Al igual que en el plano nacional, las postales de unidad tuvieron como sede a los espacios legislativos. Así sucedió en la Legislatura, donde las provocaciones de Amalia Granata en redes sociales le dieron pie al peronismo para plantear la expulsión -hoy improbable- de la ex panelista. “La dictadura dejó como engendro la idea de que la democracia es incompatible con el orden y los premios y castigos. Se fueron corriendo los límites y ya se puede decir cualquier cosa”, deslizan desde el PJ.

También pasó en Rosario, donde Pablo Javkin y sus principales alfiles se sumaron al repudio unánime del Concejo.

A poco más de 48 horas, las derivaciones políticas del ataque a Cristina son difíciles de proyectar.

Sí parece que se reafirmará la centralidad de la dos veces presidenta en el escenario político y que habrá aún menos margen que antes para aventuras electorales fuera de su órbita.

También, como se vio ayer en el Congreso, que aumentarán los ruidos que ya se registraban en Juntos. Mientras en el PRO los halcones seguirán arrinconando a las palomas, los radicales continuarán explorando una opción de centro con Facundo Manes y sostendrán los coqueteos fuera de la alianza con Juan Schiaretti. Después del jueves, el escenario está todavía más abierto.

Lejos de ser un rayo en un cielo estrellado, Sabag Montiel emerge en un caldo de cultivo en que se mezclan frustración social, redes sociales que crean ghettos y odio Lejos de ser un rayo en un cielo estrellado, Sabag Montiel emerge en un caldo de cultivo en que se mezclan frustración social, redes sociales que crean ghettos y odio

En Santa Fe esto se traduce en que probablemente el perottismo archive definitivamente la idea de un santafesismo similar a la experiencia cordobesa y refuerce su alianza con La Cámpora. Y abre un signo de interrogación sobre el frente de frentes, que esta semana parecía encaminado, pese al lanzamiento de la mesa provincial de Juntos por el Cambio.

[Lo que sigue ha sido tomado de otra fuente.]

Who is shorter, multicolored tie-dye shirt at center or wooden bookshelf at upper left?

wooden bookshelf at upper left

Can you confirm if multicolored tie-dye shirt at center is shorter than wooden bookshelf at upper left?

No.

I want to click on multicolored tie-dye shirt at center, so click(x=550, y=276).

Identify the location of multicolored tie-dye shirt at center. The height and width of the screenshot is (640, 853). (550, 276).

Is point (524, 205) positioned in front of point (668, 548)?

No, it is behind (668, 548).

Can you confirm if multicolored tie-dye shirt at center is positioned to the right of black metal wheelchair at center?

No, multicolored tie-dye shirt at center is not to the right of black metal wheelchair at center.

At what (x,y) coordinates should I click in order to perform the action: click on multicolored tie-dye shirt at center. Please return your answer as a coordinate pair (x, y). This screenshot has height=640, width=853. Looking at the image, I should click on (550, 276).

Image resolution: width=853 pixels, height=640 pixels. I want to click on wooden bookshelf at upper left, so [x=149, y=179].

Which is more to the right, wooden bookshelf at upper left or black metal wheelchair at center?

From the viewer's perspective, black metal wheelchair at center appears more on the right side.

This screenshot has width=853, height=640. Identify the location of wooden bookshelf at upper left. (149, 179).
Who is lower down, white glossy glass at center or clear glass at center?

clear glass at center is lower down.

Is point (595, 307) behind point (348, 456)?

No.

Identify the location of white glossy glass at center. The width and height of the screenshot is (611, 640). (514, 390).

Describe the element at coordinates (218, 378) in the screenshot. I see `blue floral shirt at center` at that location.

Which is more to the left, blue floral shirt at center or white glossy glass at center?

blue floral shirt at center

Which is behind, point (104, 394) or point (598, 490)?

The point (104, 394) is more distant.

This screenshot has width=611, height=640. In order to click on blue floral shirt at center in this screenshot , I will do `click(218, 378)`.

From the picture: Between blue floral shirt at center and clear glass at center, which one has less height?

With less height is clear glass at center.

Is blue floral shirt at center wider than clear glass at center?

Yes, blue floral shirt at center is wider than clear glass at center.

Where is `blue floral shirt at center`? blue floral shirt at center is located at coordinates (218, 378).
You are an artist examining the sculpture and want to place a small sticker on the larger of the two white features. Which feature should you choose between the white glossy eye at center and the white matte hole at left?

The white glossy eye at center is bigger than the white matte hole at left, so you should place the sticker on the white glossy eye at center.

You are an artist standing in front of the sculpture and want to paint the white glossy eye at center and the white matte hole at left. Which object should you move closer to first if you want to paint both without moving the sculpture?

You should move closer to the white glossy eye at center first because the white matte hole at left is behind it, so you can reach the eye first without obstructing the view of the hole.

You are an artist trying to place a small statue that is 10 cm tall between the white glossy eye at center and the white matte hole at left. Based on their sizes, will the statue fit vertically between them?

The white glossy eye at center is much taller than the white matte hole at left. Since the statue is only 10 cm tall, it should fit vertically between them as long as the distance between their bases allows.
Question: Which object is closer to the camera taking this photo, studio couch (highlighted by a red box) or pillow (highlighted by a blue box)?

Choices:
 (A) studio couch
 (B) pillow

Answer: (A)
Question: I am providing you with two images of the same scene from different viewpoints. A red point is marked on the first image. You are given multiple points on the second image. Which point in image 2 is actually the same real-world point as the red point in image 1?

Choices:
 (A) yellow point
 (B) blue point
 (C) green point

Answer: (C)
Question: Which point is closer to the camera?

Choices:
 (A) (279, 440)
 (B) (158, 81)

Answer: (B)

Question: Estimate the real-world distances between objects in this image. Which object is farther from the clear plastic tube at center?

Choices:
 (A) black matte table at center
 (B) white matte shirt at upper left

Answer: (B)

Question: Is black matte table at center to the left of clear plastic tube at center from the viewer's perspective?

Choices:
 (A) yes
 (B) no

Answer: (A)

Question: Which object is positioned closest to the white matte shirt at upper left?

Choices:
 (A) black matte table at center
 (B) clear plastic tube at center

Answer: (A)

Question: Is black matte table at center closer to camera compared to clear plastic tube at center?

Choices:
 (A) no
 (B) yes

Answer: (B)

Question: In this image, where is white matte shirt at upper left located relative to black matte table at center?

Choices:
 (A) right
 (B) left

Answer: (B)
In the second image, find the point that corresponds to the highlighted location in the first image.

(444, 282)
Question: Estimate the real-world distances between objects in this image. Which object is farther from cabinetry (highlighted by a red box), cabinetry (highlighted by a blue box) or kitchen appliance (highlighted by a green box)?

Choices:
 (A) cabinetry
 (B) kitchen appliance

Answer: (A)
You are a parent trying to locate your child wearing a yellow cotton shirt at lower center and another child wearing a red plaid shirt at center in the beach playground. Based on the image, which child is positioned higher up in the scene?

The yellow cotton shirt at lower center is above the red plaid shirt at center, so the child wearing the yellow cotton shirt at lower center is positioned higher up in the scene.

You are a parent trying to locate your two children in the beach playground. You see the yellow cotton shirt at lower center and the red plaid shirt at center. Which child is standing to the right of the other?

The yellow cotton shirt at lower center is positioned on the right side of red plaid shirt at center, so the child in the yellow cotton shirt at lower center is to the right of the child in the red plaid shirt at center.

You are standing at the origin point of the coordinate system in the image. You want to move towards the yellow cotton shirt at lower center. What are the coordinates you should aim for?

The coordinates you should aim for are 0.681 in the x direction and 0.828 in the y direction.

“Lo que pasó con Cristina pone en cuestión los tiempos electorales. Es tan importante lo que se haga -el programa, las reglas de juego- como el timing. Lo de Recoleta fue un baño de realidad, una trompada de lo que es la sociedad argentina aquí y ahora”, plantean desde el socialismo.

La acumulación de cuestiones sin resolver en todos los niveles -inflación, inseguridad, prestación defectuosa de servicios públicos- erosiona las bases de una democracia con la que muchos no comen, no se curan y no se educan. No es un fenómeno nuevo: según el último informe de Latinobarómetro entre 2013 y 2020 el apoyo a la democracia cayó en la Argentina del 73 al 55 por ciento.